-- About this task --
From the start of the entries through the line containing "hoi izabran za novog šefa hitne pomoći.", list each line as a numbered item, leaving out any blank lines.

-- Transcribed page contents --
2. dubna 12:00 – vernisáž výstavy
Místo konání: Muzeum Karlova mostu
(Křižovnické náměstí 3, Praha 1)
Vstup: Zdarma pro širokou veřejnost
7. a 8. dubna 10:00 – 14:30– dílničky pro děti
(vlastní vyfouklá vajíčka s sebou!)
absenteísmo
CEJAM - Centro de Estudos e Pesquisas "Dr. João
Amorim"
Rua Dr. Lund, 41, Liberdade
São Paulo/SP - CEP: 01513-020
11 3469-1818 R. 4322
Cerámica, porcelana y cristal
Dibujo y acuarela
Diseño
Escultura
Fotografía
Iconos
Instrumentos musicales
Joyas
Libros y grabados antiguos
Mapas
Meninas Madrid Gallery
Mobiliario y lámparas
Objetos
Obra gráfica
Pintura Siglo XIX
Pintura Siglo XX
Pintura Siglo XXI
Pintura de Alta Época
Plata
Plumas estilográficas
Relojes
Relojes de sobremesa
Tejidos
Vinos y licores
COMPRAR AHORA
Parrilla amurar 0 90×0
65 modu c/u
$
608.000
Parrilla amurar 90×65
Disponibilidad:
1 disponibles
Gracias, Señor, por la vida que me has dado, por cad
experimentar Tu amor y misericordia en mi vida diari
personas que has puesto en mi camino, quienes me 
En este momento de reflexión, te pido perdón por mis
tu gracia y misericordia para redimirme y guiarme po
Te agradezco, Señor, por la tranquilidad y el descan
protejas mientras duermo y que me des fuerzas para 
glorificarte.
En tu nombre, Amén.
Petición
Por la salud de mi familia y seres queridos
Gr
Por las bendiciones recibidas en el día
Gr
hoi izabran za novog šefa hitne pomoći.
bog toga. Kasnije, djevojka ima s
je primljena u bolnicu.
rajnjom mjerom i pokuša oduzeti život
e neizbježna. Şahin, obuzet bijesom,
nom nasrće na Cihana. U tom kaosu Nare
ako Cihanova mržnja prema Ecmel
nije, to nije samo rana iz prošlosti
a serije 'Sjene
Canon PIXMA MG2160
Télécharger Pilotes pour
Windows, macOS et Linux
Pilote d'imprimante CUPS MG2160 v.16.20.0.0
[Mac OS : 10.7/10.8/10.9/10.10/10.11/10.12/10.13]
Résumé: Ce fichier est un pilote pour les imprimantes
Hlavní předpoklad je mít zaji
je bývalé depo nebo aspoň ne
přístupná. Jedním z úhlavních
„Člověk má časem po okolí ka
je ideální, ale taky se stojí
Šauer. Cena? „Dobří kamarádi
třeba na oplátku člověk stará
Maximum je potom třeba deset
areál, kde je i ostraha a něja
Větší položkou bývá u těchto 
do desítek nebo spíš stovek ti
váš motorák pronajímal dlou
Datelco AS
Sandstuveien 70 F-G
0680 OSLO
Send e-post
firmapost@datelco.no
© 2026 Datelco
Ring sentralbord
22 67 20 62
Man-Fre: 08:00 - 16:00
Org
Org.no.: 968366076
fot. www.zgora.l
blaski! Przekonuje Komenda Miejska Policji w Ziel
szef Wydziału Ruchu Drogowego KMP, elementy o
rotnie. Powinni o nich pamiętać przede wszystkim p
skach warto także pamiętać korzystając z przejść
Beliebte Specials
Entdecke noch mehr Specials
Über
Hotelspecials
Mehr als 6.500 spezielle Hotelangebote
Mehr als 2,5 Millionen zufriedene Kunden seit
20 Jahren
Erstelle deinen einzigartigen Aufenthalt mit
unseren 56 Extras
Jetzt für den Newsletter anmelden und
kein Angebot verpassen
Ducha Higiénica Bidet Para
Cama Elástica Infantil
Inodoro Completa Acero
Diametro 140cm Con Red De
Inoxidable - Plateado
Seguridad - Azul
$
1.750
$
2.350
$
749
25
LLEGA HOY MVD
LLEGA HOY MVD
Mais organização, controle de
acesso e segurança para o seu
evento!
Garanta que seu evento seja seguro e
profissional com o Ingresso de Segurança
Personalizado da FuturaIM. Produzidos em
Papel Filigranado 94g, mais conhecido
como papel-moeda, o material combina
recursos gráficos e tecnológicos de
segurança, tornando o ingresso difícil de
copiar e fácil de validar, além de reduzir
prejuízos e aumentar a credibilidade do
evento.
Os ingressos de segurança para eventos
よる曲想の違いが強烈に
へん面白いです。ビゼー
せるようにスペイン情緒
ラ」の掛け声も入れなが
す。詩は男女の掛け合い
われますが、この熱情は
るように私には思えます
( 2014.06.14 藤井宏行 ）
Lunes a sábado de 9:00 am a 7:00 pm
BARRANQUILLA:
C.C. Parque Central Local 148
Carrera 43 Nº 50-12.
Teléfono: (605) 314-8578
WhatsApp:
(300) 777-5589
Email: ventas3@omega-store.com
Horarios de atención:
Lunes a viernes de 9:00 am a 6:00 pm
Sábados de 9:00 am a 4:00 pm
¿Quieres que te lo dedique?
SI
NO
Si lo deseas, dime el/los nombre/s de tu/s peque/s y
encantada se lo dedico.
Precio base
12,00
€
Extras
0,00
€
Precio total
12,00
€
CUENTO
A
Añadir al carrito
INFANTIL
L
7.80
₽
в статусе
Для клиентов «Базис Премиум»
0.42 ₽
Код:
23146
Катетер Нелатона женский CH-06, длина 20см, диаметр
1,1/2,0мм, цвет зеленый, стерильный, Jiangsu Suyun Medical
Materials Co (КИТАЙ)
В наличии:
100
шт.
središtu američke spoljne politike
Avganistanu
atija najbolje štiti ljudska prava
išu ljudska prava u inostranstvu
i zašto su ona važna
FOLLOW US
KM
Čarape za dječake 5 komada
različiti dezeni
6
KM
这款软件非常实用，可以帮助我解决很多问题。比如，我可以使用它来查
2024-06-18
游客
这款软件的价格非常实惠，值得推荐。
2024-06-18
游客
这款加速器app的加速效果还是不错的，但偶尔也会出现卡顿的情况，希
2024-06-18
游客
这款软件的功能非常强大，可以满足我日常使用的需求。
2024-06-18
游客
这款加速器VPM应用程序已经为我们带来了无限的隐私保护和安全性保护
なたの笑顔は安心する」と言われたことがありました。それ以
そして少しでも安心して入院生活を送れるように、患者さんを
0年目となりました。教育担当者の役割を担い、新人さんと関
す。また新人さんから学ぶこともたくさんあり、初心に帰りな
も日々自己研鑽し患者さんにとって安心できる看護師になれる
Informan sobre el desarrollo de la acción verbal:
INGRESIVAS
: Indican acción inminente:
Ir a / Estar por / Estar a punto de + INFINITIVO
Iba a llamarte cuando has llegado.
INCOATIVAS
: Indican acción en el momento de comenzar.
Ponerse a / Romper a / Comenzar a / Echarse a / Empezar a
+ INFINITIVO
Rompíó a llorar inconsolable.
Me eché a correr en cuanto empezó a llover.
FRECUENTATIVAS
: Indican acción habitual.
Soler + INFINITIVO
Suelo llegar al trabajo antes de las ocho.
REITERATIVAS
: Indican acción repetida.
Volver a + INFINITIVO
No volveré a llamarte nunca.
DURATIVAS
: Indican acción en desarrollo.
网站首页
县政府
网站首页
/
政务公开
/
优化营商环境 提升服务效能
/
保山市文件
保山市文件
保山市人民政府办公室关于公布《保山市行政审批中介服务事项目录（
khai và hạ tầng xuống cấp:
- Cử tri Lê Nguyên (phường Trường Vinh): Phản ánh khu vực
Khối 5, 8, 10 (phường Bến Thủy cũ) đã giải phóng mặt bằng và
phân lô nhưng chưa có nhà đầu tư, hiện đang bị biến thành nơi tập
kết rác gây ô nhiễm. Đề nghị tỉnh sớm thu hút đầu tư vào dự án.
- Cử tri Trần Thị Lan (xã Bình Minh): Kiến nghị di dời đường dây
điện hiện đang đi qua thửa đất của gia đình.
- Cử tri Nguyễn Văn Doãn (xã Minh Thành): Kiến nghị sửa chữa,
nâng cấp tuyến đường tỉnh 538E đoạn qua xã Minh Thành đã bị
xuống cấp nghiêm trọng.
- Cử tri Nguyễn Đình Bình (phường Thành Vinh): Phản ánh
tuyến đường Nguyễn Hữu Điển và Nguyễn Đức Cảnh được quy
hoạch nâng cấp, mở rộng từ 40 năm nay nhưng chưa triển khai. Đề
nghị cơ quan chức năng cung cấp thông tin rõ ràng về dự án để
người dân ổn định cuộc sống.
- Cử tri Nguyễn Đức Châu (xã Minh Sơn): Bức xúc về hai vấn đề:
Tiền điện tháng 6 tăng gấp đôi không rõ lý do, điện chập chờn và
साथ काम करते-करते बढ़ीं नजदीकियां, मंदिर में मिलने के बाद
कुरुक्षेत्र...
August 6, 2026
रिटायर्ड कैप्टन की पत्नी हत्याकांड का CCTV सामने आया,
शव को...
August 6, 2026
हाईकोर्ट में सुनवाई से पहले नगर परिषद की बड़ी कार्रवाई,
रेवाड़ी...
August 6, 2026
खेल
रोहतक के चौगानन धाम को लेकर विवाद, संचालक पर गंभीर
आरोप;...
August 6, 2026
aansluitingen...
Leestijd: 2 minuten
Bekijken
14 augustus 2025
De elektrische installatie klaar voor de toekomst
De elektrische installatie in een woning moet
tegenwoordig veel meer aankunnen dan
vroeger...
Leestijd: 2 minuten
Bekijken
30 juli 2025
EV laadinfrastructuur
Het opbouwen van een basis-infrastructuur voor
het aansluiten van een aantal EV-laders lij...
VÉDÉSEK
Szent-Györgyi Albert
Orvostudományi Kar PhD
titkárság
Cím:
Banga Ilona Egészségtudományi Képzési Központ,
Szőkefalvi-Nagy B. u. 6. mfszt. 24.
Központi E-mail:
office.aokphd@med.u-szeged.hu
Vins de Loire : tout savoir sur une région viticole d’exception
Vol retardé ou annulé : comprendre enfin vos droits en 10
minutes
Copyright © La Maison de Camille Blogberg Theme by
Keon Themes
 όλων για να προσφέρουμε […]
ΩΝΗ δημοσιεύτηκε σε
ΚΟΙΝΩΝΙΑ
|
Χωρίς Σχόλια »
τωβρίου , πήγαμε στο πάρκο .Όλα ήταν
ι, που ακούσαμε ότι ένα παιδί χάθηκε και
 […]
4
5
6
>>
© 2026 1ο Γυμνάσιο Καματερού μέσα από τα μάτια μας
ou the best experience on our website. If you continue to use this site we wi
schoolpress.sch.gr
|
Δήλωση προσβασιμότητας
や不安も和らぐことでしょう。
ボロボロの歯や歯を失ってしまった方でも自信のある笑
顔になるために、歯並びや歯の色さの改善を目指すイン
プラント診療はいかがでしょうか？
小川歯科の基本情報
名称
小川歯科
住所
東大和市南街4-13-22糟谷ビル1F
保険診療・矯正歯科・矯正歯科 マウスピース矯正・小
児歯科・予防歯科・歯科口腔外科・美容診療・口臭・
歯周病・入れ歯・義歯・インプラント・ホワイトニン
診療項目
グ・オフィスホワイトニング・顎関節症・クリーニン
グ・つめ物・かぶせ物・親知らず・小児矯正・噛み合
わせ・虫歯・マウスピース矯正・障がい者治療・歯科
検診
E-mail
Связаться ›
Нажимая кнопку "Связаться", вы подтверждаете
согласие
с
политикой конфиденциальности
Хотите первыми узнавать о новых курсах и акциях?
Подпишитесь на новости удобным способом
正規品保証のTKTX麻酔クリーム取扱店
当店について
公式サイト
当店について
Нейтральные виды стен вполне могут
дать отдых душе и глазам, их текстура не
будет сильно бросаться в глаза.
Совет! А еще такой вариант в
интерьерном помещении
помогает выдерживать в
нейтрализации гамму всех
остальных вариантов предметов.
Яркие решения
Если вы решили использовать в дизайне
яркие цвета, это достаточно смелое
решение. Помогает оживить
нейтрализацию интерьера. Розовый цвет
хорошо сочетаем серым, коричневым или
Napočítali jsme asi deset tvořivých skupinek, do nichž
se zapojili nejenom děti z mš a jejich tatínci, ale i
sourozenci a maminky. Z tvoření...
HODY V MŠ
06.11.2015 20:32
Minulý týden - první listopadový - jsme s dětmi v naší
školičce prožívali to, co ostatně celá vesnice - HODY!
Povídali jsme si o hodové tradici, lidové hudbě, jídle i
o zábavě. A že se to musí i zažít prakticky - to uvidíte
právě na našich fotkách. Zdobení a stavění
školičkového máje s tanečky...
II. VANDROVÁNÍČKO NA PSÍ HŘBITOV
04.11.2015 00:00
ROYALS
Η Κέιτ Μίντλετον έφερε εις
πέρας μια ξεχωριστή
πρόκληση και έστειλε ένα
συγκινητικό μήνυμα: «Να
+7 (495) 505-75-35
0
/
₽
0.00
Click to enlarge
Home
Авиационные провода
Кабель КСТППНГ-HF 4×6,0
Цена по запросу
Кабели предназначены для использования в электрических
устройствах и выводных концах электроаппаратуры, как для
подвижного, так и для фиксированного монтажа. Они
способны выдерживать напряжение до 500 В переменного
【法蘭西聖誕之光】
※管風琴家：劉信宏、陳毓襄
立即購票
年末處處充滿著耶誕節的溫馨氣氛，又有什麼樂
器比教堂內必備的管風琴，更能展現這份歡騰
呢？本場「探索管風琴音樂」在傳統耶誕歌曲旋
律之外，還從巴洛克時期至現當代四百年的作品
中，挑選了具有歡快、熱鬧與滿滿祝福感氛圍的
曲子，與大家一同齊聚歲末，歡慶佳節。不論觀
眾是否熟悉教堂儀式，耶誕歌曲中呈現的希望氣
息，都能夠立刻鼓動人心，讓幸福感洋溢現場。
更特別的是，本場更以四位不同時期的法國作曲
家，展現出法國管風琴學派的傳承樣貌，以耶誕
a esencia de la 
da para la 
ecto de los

-- Answer for the task --
1. 2. dubna 12:00 – vernisáž výstavy
2. Místo konání: Muzeum Karlova mostu
3. (Křižovnické náměstí 3, Praha 1)
4. Vstup: Zdarma pro širokou veřejnost
5. 7. a 8. dubna 10:00 – 14:30– dílničky pro děti
6. (vlastní vyfouklá vajíčka s sebou!)
7. absenteísmo
8. CEJAM - Centro de Estudos e Pesquisas "Dr. João
9. Amorim"
10. Rua Dr. Lund, 41, Liberdade
11. São Paulo/SP - CEP: 01513-020
12. 11 3469-1818 R. 4322
13. Cerámica, porcelana y cristal
14. Dibujo y acuarela
15. Diseño
16. Escultura
17. Fotografía
18. Iconos
19. Instrumentos musicales
20. Joyas
21. Libros y grabados antiguos
22. Mapas
23. Meninas Madrid Gallery
24. Mobiliario y lámparas
25. Objetos
26. Obra gráfica
27. Pintura Siglo XIX
28. Pintura Siglo XX
29. Pintura Siglo XXI
30. Pintura de Alta Época
31. Plata
32. Plumas estilográficas
33. Relojes
34. Relojes de sobremesa
35. Tejidos
36. Vinos y licores
37. COMPRAR AHORA
38. Parrilla amurar 0 90×0
39. 65 modu c/u
40. $
41. 608.000
42. Parrilla amurar 90×65
43. Disponibilidad:
44. 1 disponibles
45. Gracias, Señor, por la vida que me has dado, por cad
46. experimentar Tu amor y misericordia en mi vida diari
47. personas que has puesto en mi camino, quienes me 
48. En este momento de reflexión, te pido perdón por mis
49. tu gracia y misericordia para redimirme y guiarme po
50. Te agradezco, Señor, por la tranquilidad y el descan
51. protejas mientras duermo y que me des fuerzas para 
52. glorificarte.
53. En tu nombre, Amén.
54. Petición
55. Por la salud de mi familia y seres queridos
56. Gr
57. Por las bendiciones recibidas en el día
58. Gr
59. hoi izabran za novog šefa hitne pomoći.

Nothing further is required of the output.